:: YOUR INSTRUCTIONS ::
If a line in the data contains "format", copy it out.
(EXCERPTED RECORDS begins)
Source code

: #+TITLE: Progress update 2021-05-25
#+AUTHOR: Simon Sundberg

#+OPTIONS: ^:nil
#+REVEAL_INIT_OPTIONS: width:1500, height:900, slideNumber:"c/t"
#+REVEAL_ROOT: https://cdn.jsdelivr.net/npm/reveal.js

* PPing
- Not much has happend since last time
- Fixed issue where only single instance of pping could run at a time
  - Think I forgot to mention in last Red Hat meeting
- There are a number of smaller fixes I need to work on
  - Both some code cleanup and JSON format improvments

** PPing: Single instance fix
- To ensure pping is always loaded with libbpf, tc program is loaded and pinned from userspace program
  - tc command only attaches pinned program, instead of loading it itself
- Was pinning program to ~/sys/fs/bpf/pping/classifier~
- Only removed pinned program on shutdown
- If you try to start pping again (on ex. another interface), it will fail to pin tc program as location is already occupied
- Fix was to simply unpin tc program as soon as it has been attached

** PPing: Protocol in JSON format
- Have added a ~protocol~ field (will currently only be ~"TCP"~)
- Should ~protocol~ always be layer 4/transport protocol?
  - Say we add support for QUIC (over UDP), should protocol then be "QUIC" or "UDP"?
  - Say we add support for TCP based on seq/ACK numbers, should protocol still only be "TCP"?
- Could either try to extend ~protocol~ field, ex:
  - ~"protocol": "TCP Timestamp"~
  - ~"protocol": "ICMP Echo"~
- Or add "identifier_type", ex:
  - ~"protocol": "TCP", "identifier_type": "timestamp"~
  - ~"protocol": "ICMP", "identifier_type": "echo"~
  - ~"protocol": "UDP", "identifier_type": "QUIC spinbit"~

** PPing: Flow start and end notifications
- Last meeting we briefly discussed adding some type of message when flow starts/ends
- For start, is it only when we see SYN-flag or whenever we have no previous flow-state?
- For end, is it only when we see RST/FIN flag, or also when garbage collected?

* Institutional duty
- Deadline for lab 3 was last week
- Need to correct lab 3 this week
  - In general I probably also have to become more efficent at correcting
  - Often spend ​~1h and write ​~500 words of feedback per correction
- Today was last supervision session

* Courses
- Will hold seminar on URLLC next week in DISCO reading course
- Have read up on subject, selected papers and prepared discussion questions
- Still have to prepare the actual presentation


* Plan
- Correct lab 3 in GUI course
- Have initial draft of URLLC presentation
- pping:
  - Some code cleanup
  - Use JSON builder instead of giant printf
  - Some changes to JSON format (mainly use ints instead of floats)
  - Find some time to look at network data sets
(EXCERPTED RECORDS ends)
:: SOLUTION FOR THIS PROBLEM ::
  - Both some code cleanup and JSON format improvments
** PPing: Protocol in JSON format
  - Some changes to JSON format (mainly use ints instead of floats)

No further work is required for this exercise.